Nickelback went from international superstars to one of the most hated bands on the planet. They became a meme, an easy shorthand for bad taste. To roll your eyes at them was to participate in a joke that seemed to belong to almost everyone. You could be in different countries, on different political sides, and still high five each other while laughing “yeah, fuck those guys”. It felt, strangely, like a small exercise of collective judgement. There was still one river of pop culture wide enough that everyone could throw something in and watch it float by.
Today it is much harder to find our collective Nickelback. Not because the music has got dramatically better, but because the river has been split. Different groups are watching different streams, assembled by different systems. Outrage flares, but often inside sealed pockets. The thing that everyone in one feed agrees is terrible never appears for the people in another feed. The punchlines do not quite line up. You can feel like you are watching the whole of “what people are like now” when really you are floating in one narrow channel.
In his short text, Postscript on the Societies of Control, Deleuze argues that we are moving beyond disciplinary societies into societies of control. More continuous, diffuse forms of power based on codes, modulation and networks rather than fixed enclosures. A social world organised less through visible institutions and more through continuous adjustment. Social scores, recommendations, nudges, personalised suggestions, risk profiles. You are connected to more people and more content than ever, but you have less control over the terms of that connection. The platforms decide who you should talk to, which posts matter, which conversations you will even know exist.
Which brings the question back to the riverbank. When you stand there and say “this is society”, whose experiences are you actually looking at. When you say “this is what people are like now” or “this is what we all think”, which current are you actually watching. The name suggests a single thing. The reality is a set of flows routed through infrastructures that most of us have very little say over.
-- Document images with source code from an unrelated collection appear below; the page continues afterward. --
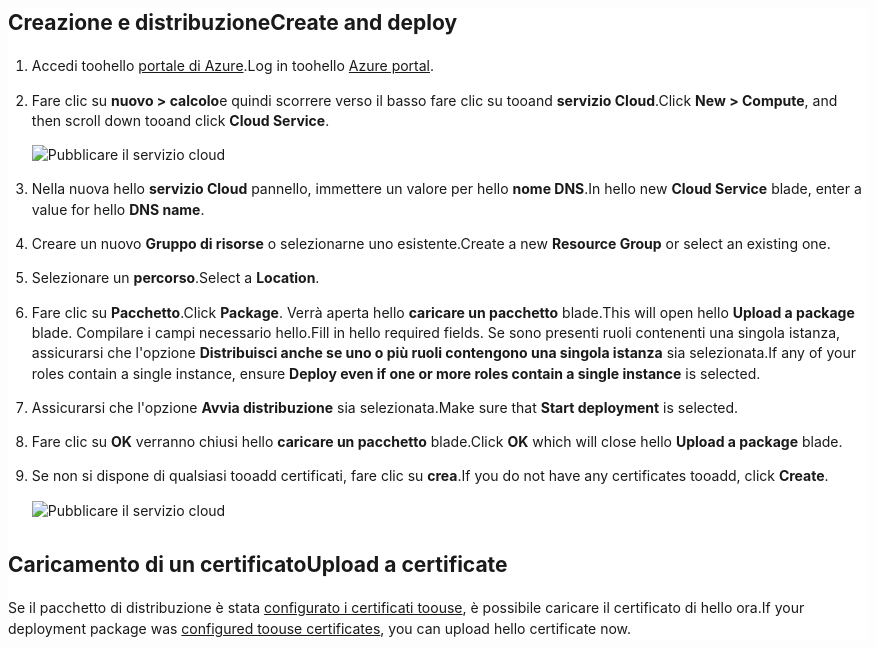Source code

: ## <a name="create-and-deploy"></a><span data-ttu-id="61fb4-139">Creazione e distribuzione</span><span class="sxs-lookup"><span data-stu-id="61fb4-139">Create and deploy</span></span>
1. <span data-ttu-id="61fb4-140">Accedi toohello [portale di Azure](https://portal.azure.com/).</span><span class="sxs-lookup"><span data-stu-id="61fb4-140">Log in toohello [Azure portal](https://portal.azure.com/).</span></span>
2. <span data-ttu-id="61fb4-141">Fare clic su **nuovo > calcolo**e quindi scorrere verso il basso fare clic su tooand **servizio Cloud**.</span><span class="sxs-lookup"><span data-stu-id="61fb4-141">Click **New > Compute**, and then scroll down tooand click **Cloud Service**.</span></span>

    ![Pubblicare il servizio cloud](media/cloud-services-how-to-create-deploy-portal/create-cloud-service.png)
3. <span data-ttu-id="61fb4-143">Nella nuova hello **servizio Cloud** pannello, immettere un valore per hello **nome DNS**.</span><span class="sxs-lookup"><span data-stu-id="61fb4-143">In hello new **Cloud Service** blade, enter a value for hello **DNS name**.</span></span>
4. <span data-ttu-id="61fb4-144">Creare un nuovo **Gruppo di risorse** o selezionarne uno esistente.</span><span class="sxs-lookup"><span data-stu-id="61fb4-144">Create a new **Resource Group** or select an existing one.</span></span>
5. <span data-ttu-id="61fb4-145">Selezionare un **percorso**.</span><span class="sxs-lookup"><span data-stu-id="61fb4-145">Select a **Location**.</span></span>
6. <span data-ttu-id="61fb4-146">Fare clic su **Pacchetto**.</span><span class="sxs-lookup"><span data-stu-id="61fb4-146">Click **Package**.</span></span> <span data-ttu-id="61fb4-147">Verrà aperta hello **caricare un pacchetto** blade.</span><span class="sxs-lookup"><span data-stu-id="61fb4-147">This will open hello **Upload a package** blade.</span></span> <span data-ttu-id="61fb4-148">Compilare i campi necessario hello.</span><span class="sxs-lookup"><span data-stu-id="61fb4-148">Fill in hello required fields.</span></span> <span data-ttu-id="61fb4-149">Se sono presenti ruoli contenenti una singola istanza, assicurarsi che l'opzione **Distribuisci anche se uno o più ruoli contengono una singola istanza** sia selezionata.</span><span class="sxs-lookup"><span data-stu-id="61fb4-149">If any of your roles contain a single instance, ensure **Deploy even if one or more roles contain a single instance** is selected.</span></span>
7. <span data-ttu-id="61fb4-150">Assicurarsi che l'opzione **Avvia distribuzione** sia selezionata.</span><span class="sxs-lookup"><span data-stu-id="61fb4-150">Make sure that **Start deployment** is selected.</span></span>
8. <span data-ttu-id="61fb4-151">Fare clic su **OK** verranno chiusi hello **caricare un pacchetto** blade.</span><span class="sxs-lookup"><span data-stu-id="61fb4-151">Click **OK** which will close hello **Upload a package** blade.</span></span>
9. <span data-ttu-id="61fb4-152">Se non si dispone di qualsiasi tooadd certificati, fare clic su **crea**.</span><span class="sxs-lookup"><span data-stu-id="61fb4-152">If you do not have any certificates tooadd, click **Create**.</span></span>

    ![Pubblicare il servizio cloud](media/cloud-services-how-to-create-deploy-portal/select-package.png)

## <a name="upload-a-certificate"></a><span data-ttu-id="61fb4-154">Caricamento di un certificato</span><span class="sxs-lookup"><span data-stu-id="61fb4-154">Upload a certificate</span></span>
<span data-ttu-id="61fb4-155">Se il pacchetto di distribuzione è stata [configurato i certificati toouse](cloud-services-configure-ssl-certificate-portal.md#modify), è possibile caricare il certificato di hello ora.</span><span class="sxs-lookup"><span data-stu-id="61fb4-155">If your deployment package was [configured toouse certificates](cloud-services-configure-ssl-certificate-portal.md#modify), you can upload hello certificate now.</span></span>
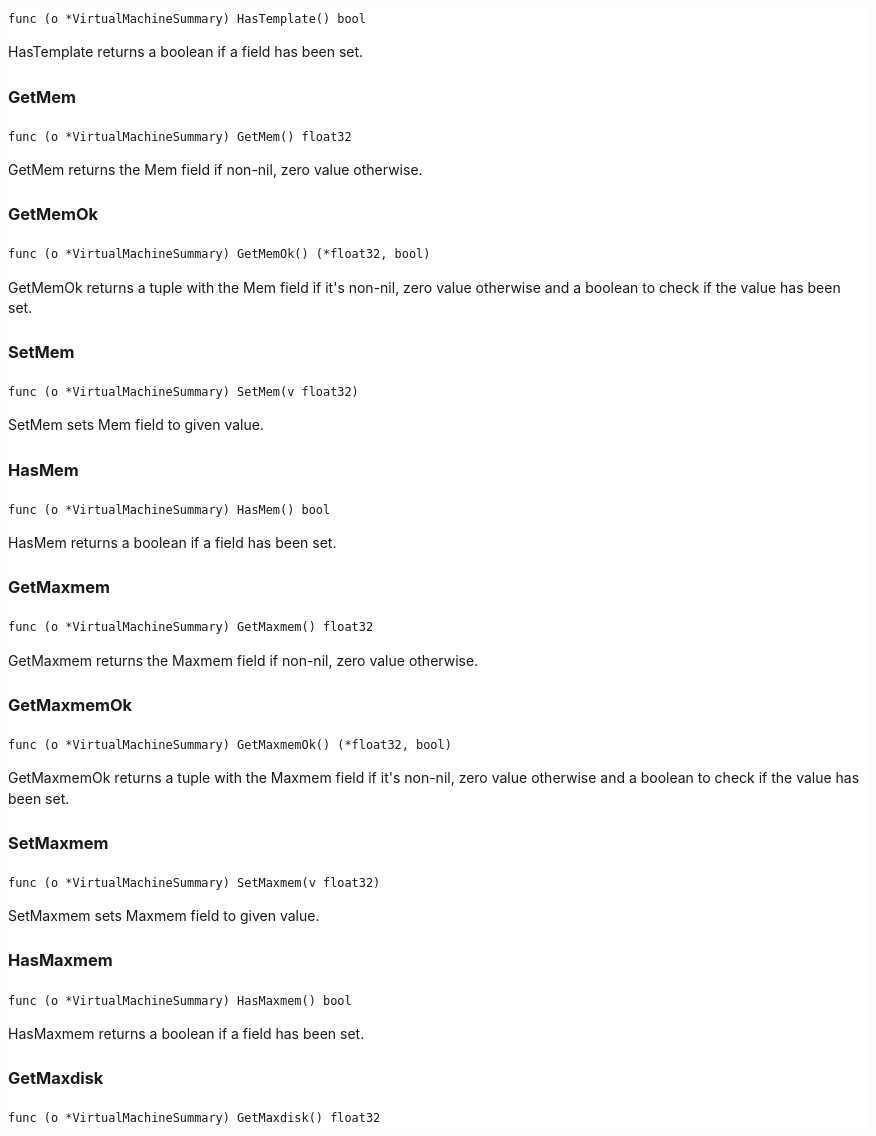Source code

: `func (o *VirtualMachineSummary) HasTemplate() bool`

HasTemplate returns a boolean if a field has been set.

### GetMem

`func (o *VirtualMachineSummary) GetMem() float32`

GetMem returns the Mem field if non-nil, zero value otherwise.

### GetMemOk

`func (o *VirtualMachineSummary) GetMemOk() (*float32, bool)`

GetMemOk returns a tuple with the Mem field if it's non-nil, zero value otherwise
and a boolean to check if the value has been set.

### SetMem

`func (o *VirtualMachineSummary) SetMem(v float32)`

SetMem sets Mem field to given value.

### HasMem

`func (o *VirtualMachineSummary) HasMem() bool`

HasMem returns a boolean if a field has been set.

### GetMaxmem

`func (o *VirtualMachineSummary) GetMaxmem() float32`

GetMaxmem returns the Maxmem field if non-nil, zero value otherwise.

### GetMaxmemOk

`func (o *VirtualMachineSummary) GetMaxmemOk() (*float32, bool)`

GetMaxmemOk returns a tuple with the Maxmem field if it's non-nil, zero value otherwise
and a boolean to check if the value has been set.

### SetMaxmem

`func (o *VirtualMachineSummary) SetMaxmem(v float32)`

SetMaxmem sets Maxmem field to given value.

### HasMaxmem

`func (o *VirtualMachineSummary) HasMaxmem() bool`

HasMaxmem returns a boolean if a field has been set.

### GetMaxdisk

`func (o *VirtualMachineSummary) GetMaxdisk() float32`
We are still stepping into roles that language keeps ready for us, but the stage we step onto is less and less the thick, local civil society of clubs and halls and more and more a shifting network of platforms and feeds. Maybe that is why the moment we are in can feel so frightening. Among all the chaos it feels like there is less to hold onto or bind ourselves to than ever before. We find ourselves saying things we never imagined we would say, “Where is our Nickelback?!”
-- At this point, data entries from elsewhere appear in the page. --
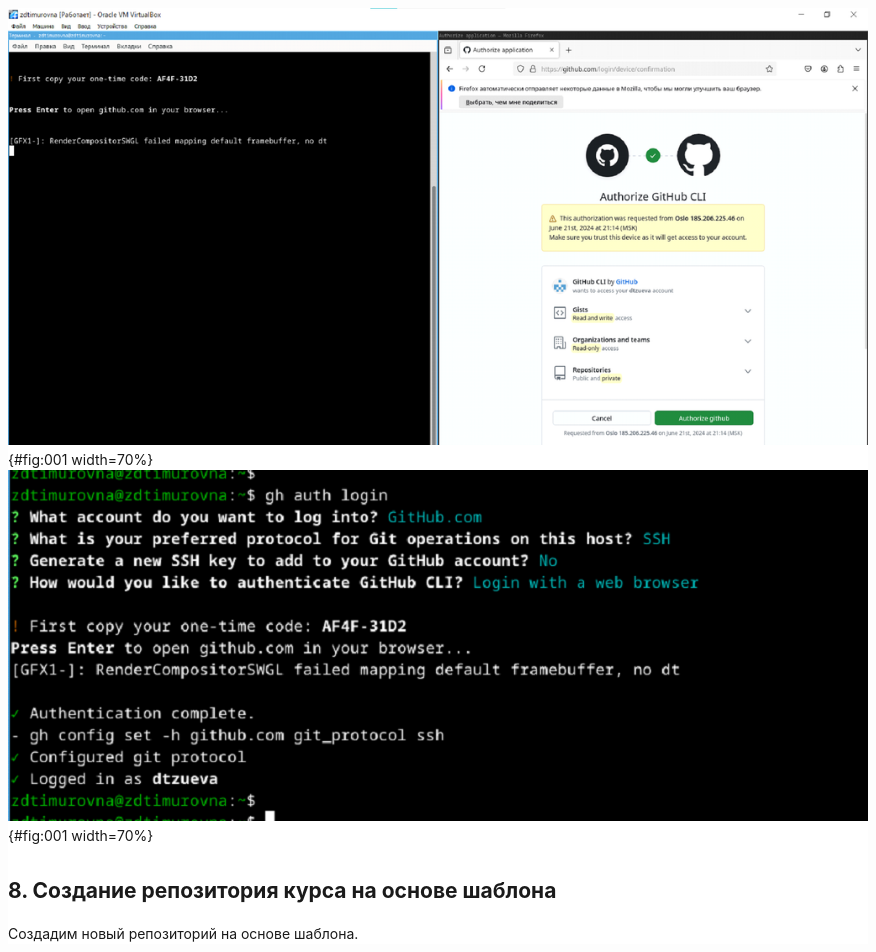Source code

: ![Процесс авторизации в Github](image/img7_1.png){#fig:001 width=70%}
![Авторизация через gh](image/img7_2.png){#fig:001 width=70%}

## 8. Создание репозитория курса на основе шаблона
Создадим новый репозиторий на основе шаблона.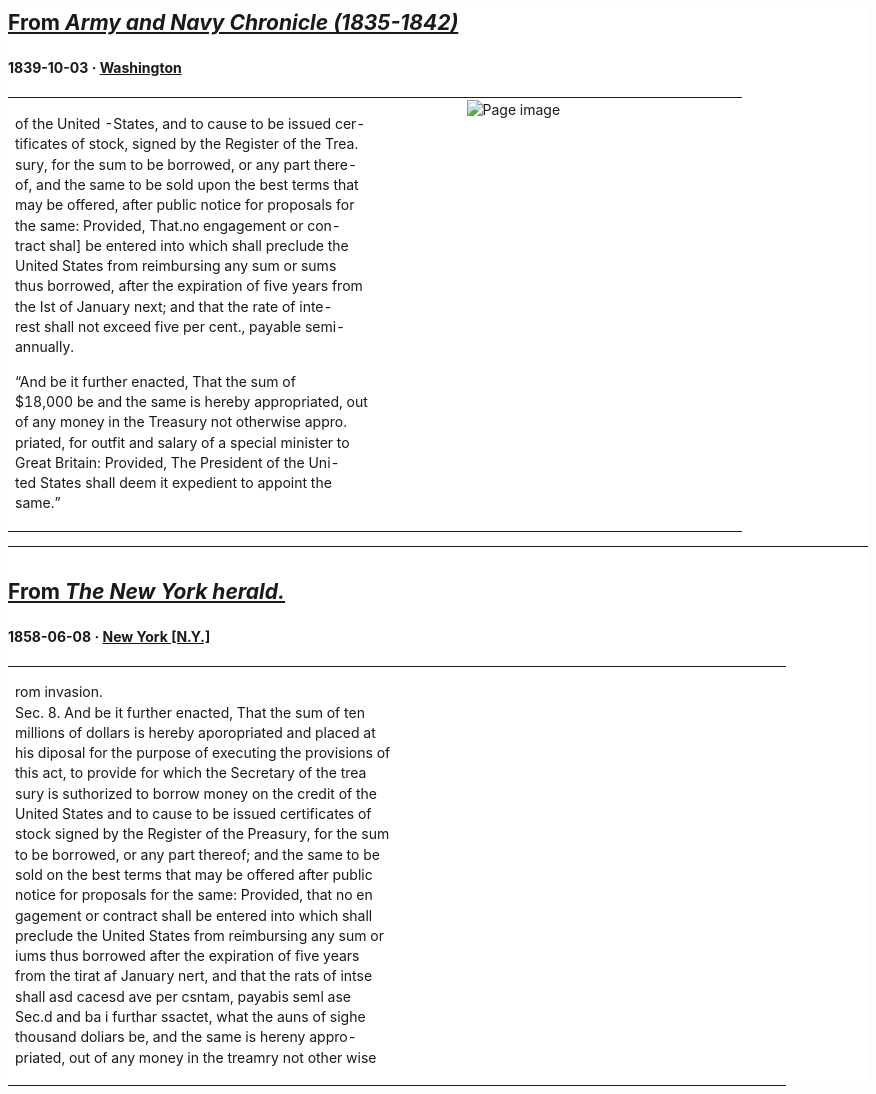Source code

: 
## [From _Army and Navy Chronicle (1835-1842)_](https://archive.org/details/sim_army-and-navy-chronicle_1839-10-03_9_14/page/n4/mode/1up?view=theater)

#### 1839-10-03 &middot; [Washington](http://dbpedia.org/resource/Washington%2C_D.C.)

<table style="width: 100%;"><tr><td style="width: 50%">

  
of the United -States, and to cause to be issued cer-  
tificates of stock, signed by the Register of the Trea.  
sury, for the sum to be borrowed, or any part there-  
of, and the same to be sold upon the best terms that  
may be offered, after public notice for proposals for  
the same: Provided, That.no engagement or con-  
tract shal] be entered into which shall preclude the  
United States from reimbursing any sum or sums  
thus borrowed, after the expiration of five years from  
the Ist of January next; and that the rate of inte-  
rest shall not exceed five per cent., payable semi-  
annually.  
  
“And be it further enacted, That the sum of  
$18,000 be and the same is hereby appropriated, out  
of any money in the Treasury not otherwise appro.  
priated, for outfit and salary of a special minister to  
Great Britain: Provided, The President of the Uni-  
ted States shall deem it expedient to appoint the  
same.”
</td><td style="width: 50%; max-height: 75%; margin: auto; display: block;">
<img alt="Page image" src="https://iiif.archive.org/image/iiif/2/sim_army-and-navy-chronicle_1839-10-03_9_14%2Fsim_army-and-navy-chronicle_1839-10-03_9_14_jp2.zip%2Fsim_army-and-navy-chronicle_1839-10-03_9_14_jp2%2Fsim_army-and-navy-chronicle_1839-10-03_9_14_0004.jp2/pct:46.18669920683344,26.334106728538284,37.27882855399634,19.141531322505802/600,/0/default.jpg"/>
</td>
</tr></table>

---

## [From _The New York herald._](https://www.loc.gov/resource/sn83030313/1858-06-08/ed-1/?sp=2)

#### 1858-06-08 &middot; [New York [N.Y.]](http://dbpedia.org/resource/New_York_City)

<table style="width: 100%;"><tr><td style="width: 50%">

rom invasion.  
Sec. 8. And be it further enacted, That the sum of ten  
millions of dollars is hereby aporopriated and placed at  
his diposal for the purpose of executing the provisions of  
this act, to provide for which the Secretary of the trea  
sury is suthorized to borrow money on the credit of the  
United States and to cause to be issued certificates of  
stock signed by the Register of the Preasury, for the sum  
to be borrowed, or any part thereof; and the same to be  
sold on the best terms that may be offered after public  
notice for proposals for the same: Provided, that no en  
gagement or contract shall be entered into which shall  
preclude the United States from reimbursing any sum or  
iums thus borrowed after the expiration of five years  
from the tirat af January nert, and that the rats of intse  
shall asd cacesd ave per csntam, payabis seml ase  
Sec.d and ba i furthar ssactet, what the auns of sighe  
thousand doliars be, and the same is hereny appro-  
priated, out of any money in the treamry not other wise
More confronting still is the erosion of the illusion that there was something stable and situated there in the first place. We look and suddenly realise we are not on the river bank, but floating on the river itself. It is only because we are floating too that things seem stable and unmoved.
The river has not stopped moving. If anything it moves faster, and the banks feel further apart. The hard part is learning to see the patterns without pretending that the water is one solid, stable thing.